Heute habe ich eine Anwendung für euch, die mich völlig verblüfft hat, als ich zum ersten Mal davon gehört habe. Wer hätte gedacht, dass man sich kosmische Strahlung zunutze machen kann, um den Wassergehalt im Boden zu bestimmen?
Kosmische Strahlung habe ich hier schonmal beschrieben. Es handelt sich dabei um Teilchen, die aus dem All zu uns kommen und in der Erdatmosphäre mit Gasmolekülen kollidieren. Meistens sind es Protonen, die oft eine hohe Energie haben und dabei in dieser Kollision einen ganzen Too an Sekundärteilchen erzeugen, die dann auf die Erdoberfläche treffen. Darunter befinden sich auch Neutronen, die dann in erneuten Kollisionen im Boden weitere Neutronen erzeugen, die dann eine Energie von 1-2 MeV haben. Man spricht von schnellen Neutronen. Solche schnellen Neutronen können durch elastische Stöße an Atomen “abkühlen”, also Energie abgeben und langsamer werden. Sie werden “thermalisiert”, denn die Neutronen deren Bewegungsenergie der Energie entspricht die in der Raumtemperature steckt (1/40 eV) nennt man dann auch “thermische Neutronen”.
Weiter muss man noch wissen, dass Neutronen ganz besonders oft mit Wasserstoff stoßen, und daher Wasser Neutronen gut “abkühlen” kann. Nicht umsonst ist Wasser ein Moderator für Kernreaktoren.
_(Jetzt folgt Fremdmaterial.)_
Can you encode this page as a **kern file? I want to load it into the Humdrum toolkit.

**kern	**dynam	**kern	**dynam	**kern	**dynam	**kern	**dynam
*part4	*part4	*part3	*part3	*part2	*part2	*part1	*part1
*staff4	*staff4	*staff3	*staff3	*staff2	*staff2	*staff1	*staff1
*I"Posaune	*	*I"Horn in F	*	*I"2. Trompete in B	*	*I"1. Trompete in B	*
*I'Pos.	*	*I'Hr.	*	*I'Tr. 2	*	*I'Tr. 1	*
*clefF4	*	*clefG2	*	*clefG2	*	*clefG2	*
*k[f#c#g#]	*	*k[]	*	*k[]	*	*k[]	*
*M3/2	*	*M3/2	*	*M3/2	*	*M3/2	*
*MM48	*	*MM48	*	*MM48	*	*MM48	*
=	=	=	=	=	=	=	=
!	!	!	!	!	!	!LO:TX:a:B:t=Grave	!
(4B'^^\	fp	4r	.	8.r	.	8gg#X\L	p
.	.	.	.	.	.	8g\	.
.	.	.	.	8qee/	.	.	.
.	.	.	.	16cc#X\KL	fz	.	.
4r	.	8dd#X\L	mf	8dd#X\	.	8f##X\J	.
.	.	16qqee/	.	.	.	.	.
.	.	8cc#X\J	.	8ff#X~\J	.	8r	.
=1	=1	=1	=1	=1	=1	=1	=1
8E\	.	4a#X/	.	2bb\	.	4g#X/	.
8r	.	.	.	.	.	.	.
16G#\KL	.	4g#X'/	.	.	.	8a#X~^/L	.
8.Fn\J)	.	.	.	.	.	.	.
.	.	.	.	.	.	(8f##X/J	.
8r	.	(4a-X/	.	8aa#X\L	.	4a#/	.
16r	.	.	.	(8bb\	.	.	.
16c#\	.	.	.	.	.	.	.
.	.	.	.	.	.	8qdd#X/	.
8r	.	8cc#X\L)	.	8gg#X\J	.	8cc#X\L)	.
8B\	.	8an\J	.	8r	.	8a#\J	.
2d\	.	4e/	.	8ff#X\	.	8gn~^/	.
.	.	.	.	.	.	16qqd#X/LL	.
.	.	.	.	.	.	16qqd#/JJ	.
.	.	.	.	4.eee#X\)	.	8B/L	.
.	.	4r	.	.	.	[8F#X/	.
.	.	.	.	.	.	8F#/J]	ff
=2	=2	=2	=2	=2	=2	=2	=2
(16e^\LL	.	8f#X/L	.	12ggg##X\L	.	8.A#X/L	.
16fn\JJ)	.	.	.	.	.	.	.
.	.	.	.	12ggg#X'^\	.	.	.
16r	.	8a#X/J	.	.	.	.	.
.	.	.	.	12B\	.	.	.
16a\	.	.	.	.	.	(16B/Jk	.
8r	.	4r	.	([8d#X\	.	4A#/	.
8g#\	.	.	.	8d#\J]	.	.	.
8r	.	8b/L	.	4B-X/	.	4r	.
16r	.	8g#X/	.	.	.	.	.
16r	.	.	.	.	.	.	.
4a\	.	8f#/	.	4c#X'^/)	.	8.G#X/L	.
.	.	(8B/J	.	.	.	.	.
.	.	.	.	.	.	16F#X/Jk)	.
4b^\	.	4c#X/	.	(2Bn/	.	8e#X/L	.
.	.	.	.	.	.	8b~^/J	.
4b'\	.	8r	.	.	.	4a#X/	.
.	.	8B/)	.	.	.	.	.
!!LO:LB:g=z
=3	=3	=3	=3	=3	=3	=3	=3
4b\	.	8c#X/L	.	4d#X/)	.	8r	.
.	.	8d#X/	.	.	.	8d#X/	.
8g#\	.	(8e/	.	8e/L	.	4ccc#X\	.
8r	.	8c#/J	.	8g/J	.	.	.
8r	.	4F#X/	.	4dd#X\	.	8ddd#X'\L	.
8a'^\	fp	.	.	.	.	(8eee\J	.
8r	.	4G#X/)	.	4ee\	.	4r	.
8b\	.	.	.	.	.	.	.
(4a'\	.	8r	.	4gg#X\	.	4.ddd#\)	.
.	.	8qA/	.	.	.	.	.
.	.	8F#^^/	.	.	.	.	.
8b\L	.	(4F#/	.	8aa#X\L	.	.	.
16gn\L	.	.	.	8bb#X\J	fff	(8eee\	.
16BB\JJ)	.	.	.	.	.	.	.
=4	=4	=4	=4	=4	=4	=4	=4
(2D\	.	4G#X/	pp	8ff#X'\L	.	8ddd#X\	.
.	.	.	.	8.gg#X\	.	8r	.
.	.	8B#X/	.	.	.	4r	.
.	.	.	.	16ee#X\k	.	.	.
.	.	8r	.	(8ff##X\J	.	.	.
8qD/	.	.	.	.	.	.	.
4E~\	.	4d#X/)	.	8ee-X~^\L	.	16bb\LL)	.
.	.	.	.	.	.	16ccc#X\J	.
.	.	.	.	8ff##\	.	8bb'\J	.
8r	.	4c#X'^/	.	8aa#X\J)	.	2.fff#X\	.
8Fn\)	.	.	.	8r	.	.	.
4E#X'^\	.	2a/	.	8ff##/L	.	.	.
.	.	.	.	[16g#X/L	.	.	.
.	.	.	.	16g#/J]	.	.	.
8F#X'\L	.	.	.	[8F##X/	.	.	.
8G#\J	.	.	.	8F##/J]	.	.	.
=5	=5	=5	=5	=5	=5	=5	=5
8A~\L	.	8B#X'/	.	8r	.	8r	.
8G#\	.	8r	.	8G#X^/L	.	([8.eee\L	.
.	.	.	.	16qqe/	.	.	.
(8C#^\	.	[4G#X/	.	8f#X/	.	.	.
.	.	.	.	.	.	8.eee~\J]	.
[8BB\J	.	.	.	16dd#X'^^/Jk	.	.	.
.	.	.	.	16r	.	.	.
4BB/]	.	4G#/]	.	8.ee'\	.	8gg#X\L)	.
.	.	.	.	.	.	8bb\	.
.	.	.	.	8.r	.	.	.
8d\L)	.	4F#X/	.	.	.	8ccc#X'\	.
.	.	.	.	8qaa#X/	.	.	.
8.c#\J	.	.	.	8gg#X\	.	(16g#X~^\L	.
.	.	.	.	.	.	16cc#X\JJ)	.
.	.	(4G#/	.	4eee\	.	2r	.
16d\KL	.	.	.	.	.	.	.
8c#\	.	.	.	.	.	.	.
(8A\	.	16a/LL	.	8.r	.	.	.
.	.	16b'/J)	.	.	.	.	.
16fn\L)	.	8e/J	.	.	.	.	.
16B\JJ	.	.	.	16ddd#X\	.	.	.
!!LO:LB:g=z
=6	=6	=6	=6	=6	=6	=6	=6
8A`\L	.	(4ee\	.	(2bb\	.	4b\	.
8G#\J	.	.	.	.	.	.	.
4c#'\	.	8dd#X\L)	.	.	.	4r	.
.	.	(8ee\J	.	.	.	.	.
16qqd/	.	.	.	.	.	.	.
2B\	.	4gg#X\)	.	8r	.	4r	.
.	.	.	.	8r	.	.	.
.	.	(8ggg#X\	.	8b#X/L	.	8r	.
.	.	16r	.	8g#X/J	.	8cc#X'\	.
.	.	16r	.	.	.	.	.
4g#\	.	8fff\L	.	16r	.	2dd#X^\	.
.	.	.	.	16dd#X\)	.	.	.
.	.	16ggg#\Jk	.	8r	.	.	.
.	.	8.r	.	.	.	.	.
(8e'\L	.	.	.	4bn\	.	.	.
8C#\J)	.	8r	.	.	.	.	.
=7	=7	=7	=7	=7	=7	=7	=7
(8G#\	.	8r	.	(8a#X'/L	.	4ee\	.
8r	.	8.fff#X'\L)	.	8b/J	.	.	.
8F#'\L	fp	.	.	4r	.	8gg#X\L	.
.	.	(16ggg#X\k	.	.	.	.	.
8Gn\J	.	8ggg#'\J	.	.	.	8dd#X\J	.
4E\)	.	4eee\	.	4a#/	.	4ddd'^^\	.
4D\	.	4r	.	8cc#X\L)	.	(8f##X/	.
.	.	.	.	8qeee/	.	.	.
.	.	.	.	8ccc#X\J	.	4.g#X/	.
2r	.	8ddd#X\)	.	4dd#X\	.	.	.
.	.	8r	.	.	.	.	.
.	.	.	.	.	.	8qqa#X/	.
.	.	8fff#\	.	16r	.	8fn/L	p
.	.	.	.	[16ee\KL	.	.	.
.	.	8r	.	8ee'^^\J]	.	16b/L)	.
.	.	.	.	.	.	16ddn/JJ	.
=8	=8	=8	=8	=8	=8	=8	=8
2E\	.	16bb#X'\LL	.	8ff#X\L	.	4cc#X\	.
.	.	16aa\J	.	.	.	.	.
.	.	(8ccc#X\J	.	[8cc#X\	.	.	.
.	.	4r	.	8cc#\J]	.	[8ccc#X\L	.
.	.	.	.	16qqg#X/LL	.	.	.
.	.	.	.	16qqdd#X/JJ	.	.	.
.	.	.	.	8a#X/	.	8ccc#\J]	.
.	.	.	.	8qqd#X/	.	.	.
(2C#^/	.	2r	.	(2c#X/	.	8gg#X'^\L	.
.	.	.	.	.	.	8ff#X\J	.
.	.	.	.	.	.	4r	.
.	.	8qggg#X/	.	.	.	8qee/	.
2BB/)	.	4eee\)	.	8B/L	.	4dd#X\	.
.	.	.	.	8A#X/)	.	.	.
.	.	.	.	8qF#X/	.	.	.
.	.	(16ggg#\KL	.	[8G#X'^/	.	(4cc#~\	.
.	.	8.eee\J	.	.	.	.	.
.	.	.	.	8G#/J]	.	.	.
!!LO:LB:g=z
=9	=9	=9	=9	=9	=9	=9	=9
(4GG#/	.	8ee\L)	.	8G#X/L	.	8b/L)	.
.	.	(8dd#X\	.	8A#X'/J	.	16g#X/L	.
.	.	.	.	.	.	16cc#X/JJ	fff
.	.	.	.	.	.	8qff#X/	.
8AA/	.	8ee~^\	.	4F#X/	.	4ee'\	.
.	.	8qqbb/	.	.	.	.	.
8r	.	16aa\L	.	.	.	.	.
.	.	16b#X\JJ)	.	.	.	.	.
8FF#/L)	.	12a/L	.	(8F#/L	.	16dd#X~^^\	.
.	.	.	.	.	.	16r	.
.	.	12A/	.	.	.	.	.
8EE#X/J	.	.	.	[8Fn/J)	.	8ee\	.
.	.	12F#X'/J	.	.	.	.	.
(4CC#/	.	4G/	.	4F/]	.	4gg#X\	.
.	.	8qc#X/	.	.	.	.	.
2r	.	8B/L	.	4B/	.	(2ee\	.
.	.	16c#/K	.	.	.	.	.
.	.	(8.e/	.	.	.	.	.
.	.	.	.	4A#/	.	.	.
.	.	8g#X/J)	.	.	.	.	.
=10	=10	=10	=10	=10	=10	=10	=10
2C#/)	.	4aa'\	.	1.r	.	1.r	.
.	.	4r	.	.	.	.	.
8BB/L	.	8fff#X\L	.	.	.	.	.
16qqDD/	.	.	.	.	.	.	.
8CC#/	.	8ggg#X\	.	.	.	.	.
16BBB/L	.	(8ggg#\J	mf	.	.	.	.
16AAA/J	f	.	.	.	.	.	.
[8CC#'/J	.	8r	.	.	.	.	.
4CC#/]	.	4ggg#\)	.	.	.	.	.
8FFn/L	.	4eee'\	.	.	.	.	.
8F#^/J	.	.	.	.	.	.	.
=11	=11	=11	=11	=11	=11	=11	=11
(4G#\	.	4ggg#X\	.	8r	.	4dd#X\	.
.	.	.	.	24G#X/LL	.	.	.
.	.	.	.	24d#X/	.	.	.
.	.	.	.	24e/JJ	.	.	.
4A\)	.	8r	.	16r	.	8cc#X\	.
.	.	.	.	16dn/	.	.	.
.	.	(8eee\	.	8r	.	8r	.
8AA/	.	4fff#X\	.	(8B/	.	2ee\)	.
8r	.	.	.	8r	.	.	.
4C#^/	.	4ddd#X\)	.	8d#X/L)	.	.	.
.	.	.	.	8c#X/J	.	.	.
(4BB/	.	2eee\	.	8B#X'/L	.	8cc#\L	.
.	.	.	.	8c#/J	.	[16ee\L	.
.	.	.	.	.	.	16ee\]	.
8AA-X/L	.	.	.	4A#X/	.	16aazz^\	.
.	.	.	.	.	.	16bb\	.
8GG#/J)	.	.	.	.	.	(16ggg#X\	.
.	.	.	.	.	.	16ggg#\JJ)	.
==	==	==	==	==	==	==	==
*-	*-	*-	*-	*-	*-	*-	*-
Die Überlegungen im folgenden wurden zunächst von Bethe 1940 theoretisch hergeleitet, dann in Messungen bestätigt, von Hendricks und Edge 1966, und dann von Kodama et al. 1985 in Bezug zur Bodenfeuchte gesetzt. Letztes Jahr dann haben Zreda et al. in den Geophysical Research Letters die Methode genauer untersucht und zur praktischen Anwendung gebracht.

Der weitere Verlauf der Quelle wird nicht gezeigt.